Bersumber dari masyarakat setempat, dapat diketahui perjalanan Eyang Prabudilaya sampai dengan dimakamkan di tempat tersebut. Eyang Prabudilaya ini merupakan tokoh yang dihormati masyarakat Tasikmalaya yang memiliki garis keturunan dengan wali. Dituturkan bahwa beliau memiliki 2 orang isteri yang bernama Sekar Karembong yang kini dimakamkan di Bantar. Sedangkan isteri berikutnya yakni Sembahdalem sampai saat ini tempat persemayaman terakhirnya tidak diketahui konon menghilang begitu saja (dalam bahasa sunda “nilem”). Suatu ketika isteri sang Eyang Prabudilaya satu dengan yang lain saling mencari karena sang suami menghilang dalam waktu yang lama. Isteri pertama mencari ke tempat isteri kedua begitupun sebaliknya sehingga mereka memutuskan untuk mencari bersama-sama.

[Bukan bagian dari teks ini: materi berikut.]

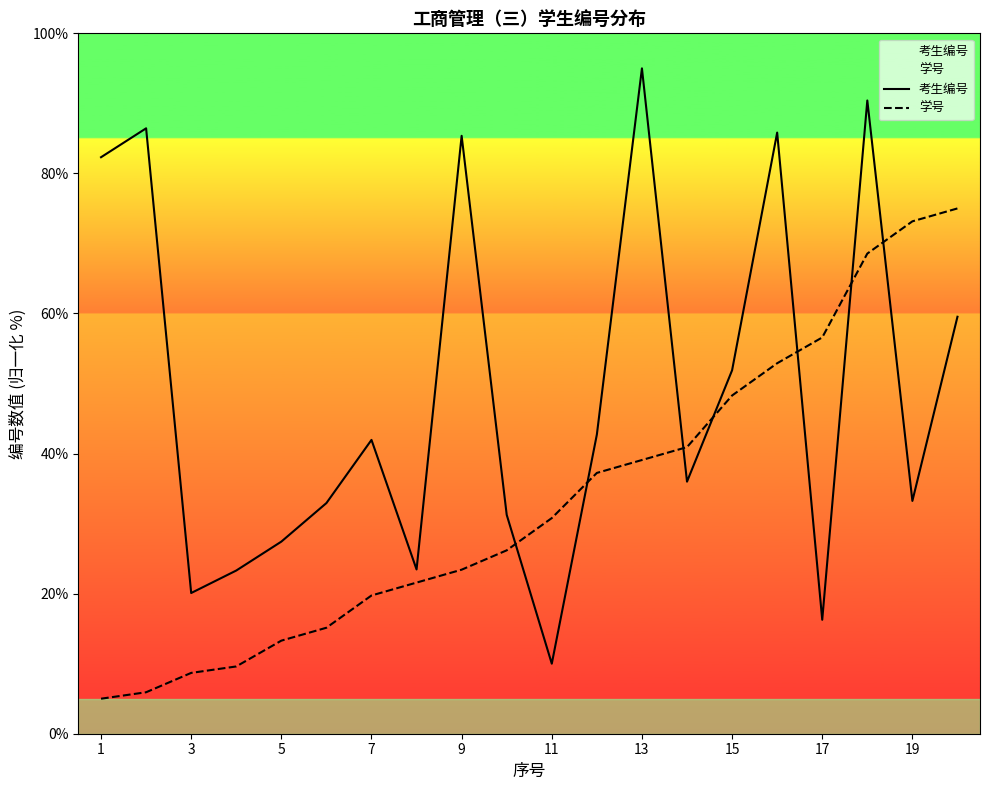

How many interior local peaks does the 考生编号 series have?

6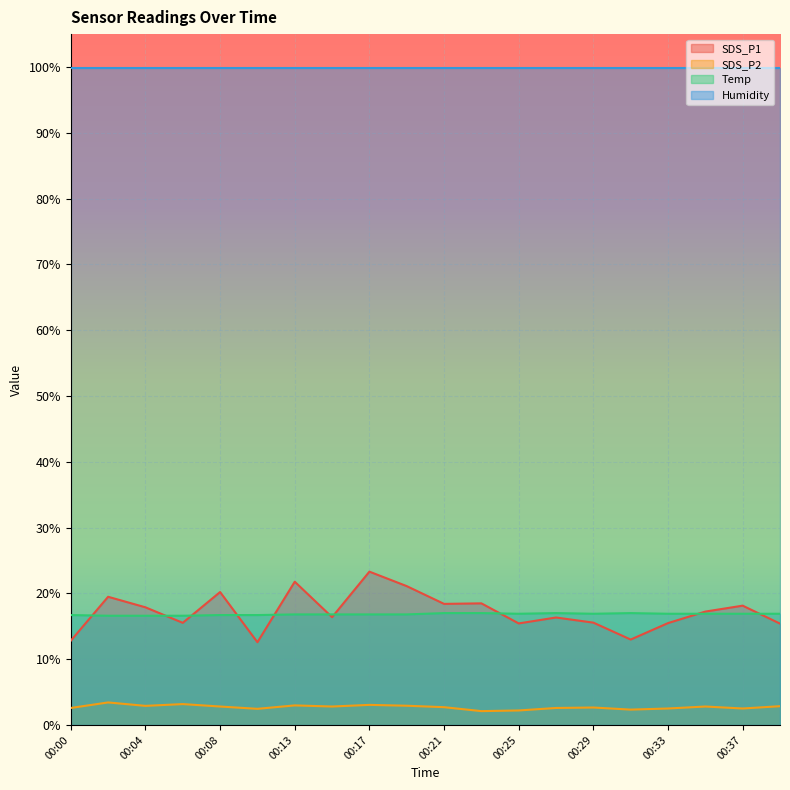

What is the value of the SDS_P1 point at the 20th from the left?

15.4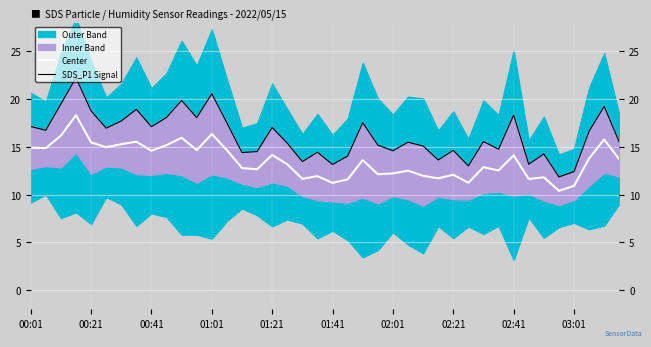

What is the difference between the second highest and minimum values in the Center series?

5.9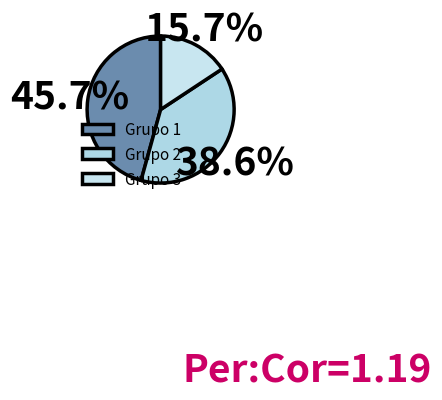

To the nearest percent, what is the average slice percentage?

33%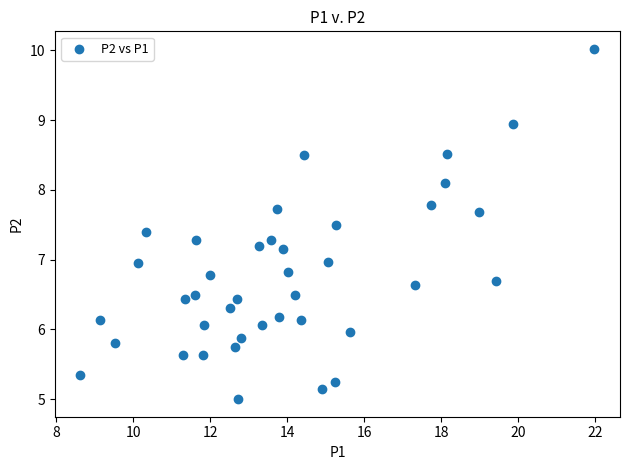

What is the range of Y values (max minus min)?

5.0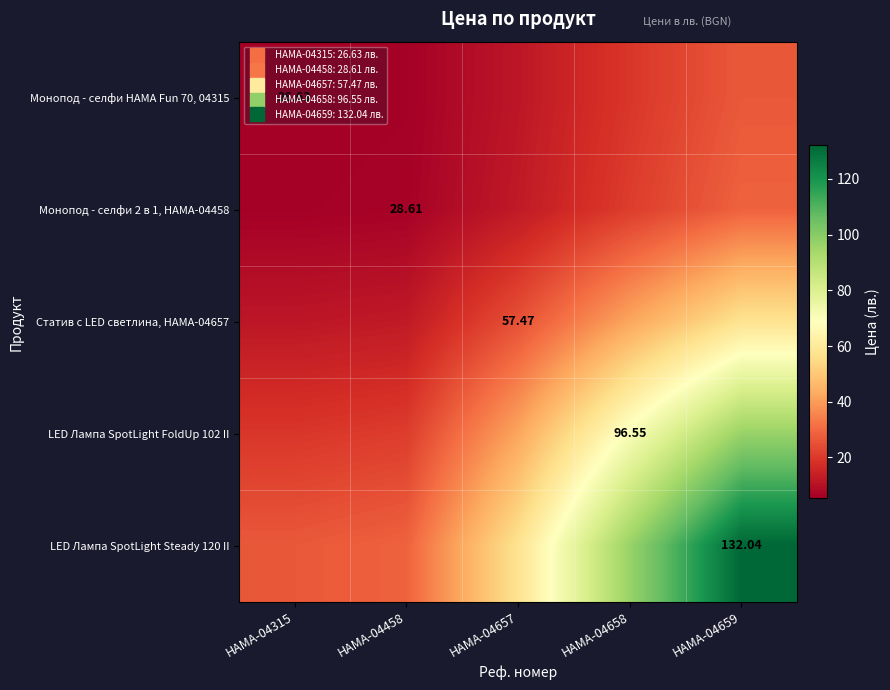

What is the difference between the Монопод - селфи HAMA Fun 70, 04315 values at HAMA-04659 and HAMA-04315?

21.3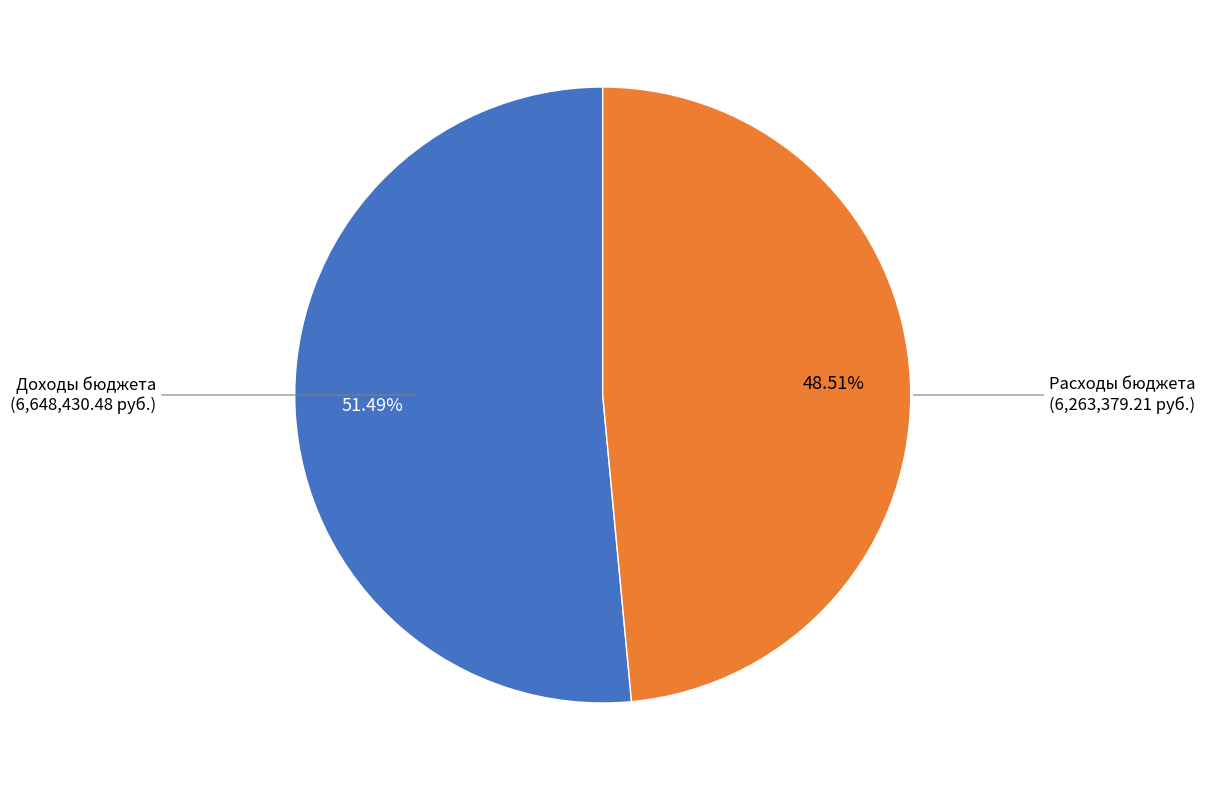

What percentage is the Расходы бюджета slice, to the nearest percent?

49%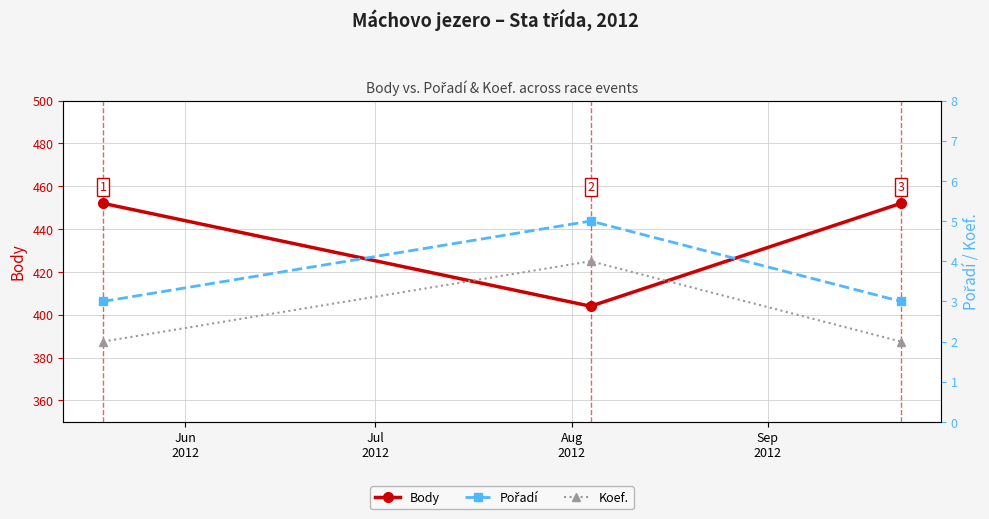

List the series in order of their peak value, lowest first.

Koef., Pořadí, Body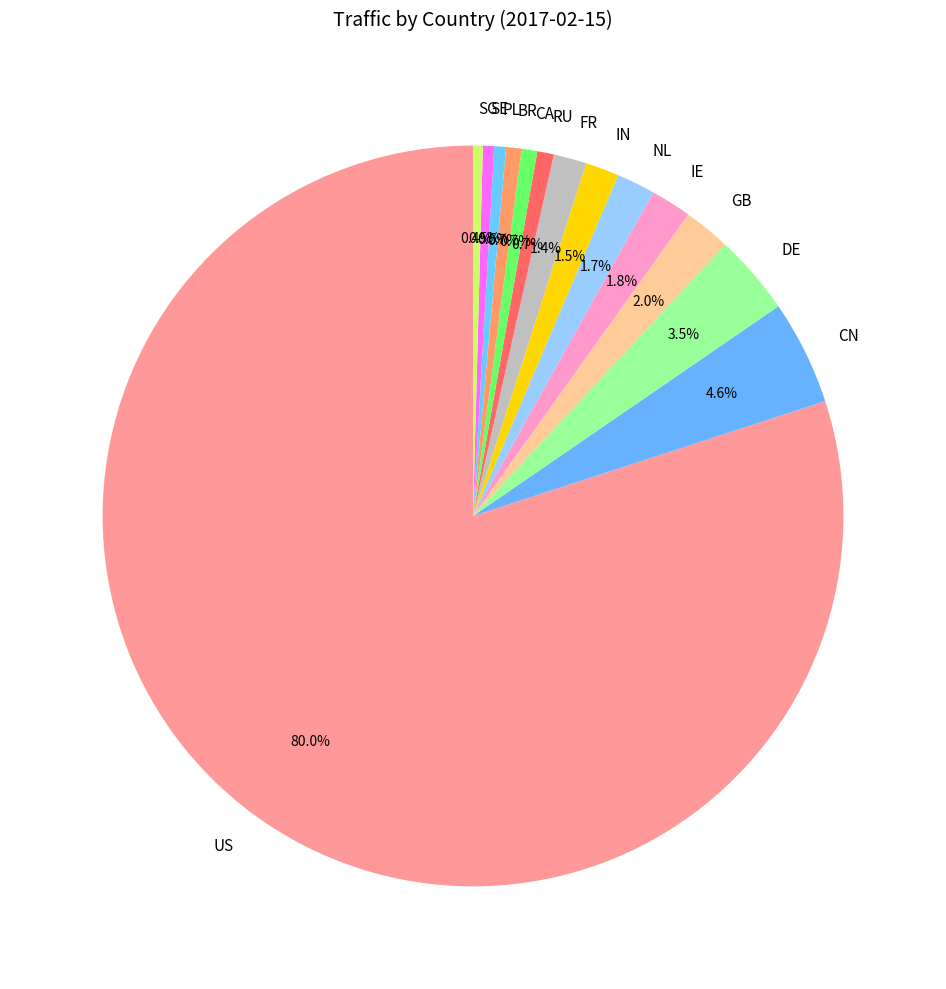

Between GB and BR, which is larger?

GB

Pencarian itu berbuah hasil. Ditemukan sang suami sedang matigeni di suatu tempat, lalu oleh isterinya dibawa pergi untuk kemudian dibunuh sehingga darahnya mengalir merah yang kini tempat terbunuhnya tersebut dinamakan Situ Cibeureum. Oleh pengikutnya Eyang Prabudilaya dibawa pergi dengan dipangku (baca: digotong) menggunakan samping (baca: kain sarung) yang diikatkan pada bambu panjang. Di tengah perjalanan bambu tersebut patah akan tetapi dapat disambung kembali dengan menggunakan tanah untuk kemudian dipangku lagi. Sehingga sampai dengan sekarang tempat menyambungkan bambu menggunakan tanah tersebut dinamakan daerah Mangkubumi. Perjalan berlanjut namun setelah cukup lama berjalan tiba-tiba pengikutnya tersebut nagog (baca: jongkok) sehingga sampai dengan saat ini tempat nagog tersebut diberi nama daerah Nagrog. Tak lama perjalanan dilanjutkan kembali, setelah cukup jauh berjalan lewatlah pada suatu tempat yang cuaca/udaranya lumayan tiis (baca: cukup sejuk) dan memutuskan untuk beristirahat sejenak. Tempat peristirahatan tersebut sampai dengan sekarang disebut daerah Maniis. Setelah lama beristirahat digotong lagi jenazah Eyang Prabudilaya hingga pada akhirnya dimakamkan di pulau yang terletak di tengah Situ Gede.
Masih bersumber dari warga daerah Maniis yang terletak di arah timur laut Situ Gede, tinggi muka air pada bibir pulau di tengah Situ selalu sama meskipun pada musim kemarau ataupun hujan. Bahkan keadaan tersebut tetap demikian di saat bagian situ yang lainnya dalam keadaan kering. Adanya fenomena tersebut disimpulkan bahwa Pulau tersebut dalam kondisi terapung tidak bersentuhan dengan lantai situ. Di tuturkan pula bahwa pasangan pacaran yang datang ke Situ Gede dapat dipastikan akan berakhir dengan perpisahan. Dan satu lagi adalah tuturan bahwa Situ Gede memiliki hubungan dengan Situ Panjalu yang berada di wilayah pemerintah Kabupaten Ciamis. Keterhubungan tersebut dari keberadaan ikan “si kokol” yang selalu berpindah-pindah dari Situ Gede ke Situ Panjalu dan sebaliknya.
Sampai dengan saat ini tidak bisa dipastikan bahwa seluruh masyarakat setempat mengetahui betul akan cerita-cerita tempat tinggalnya di masa silam. Meskipun hanya secara singkat akan tetapi tuturan-tuturan di atas sedikitnya dapat dijadikan sebagai permulaan untuk selanjutnya digali lagi lebih komprehensif dalam konteks sejarah yang unik sehingga mampu menarik minat wisatawan lebih banyak.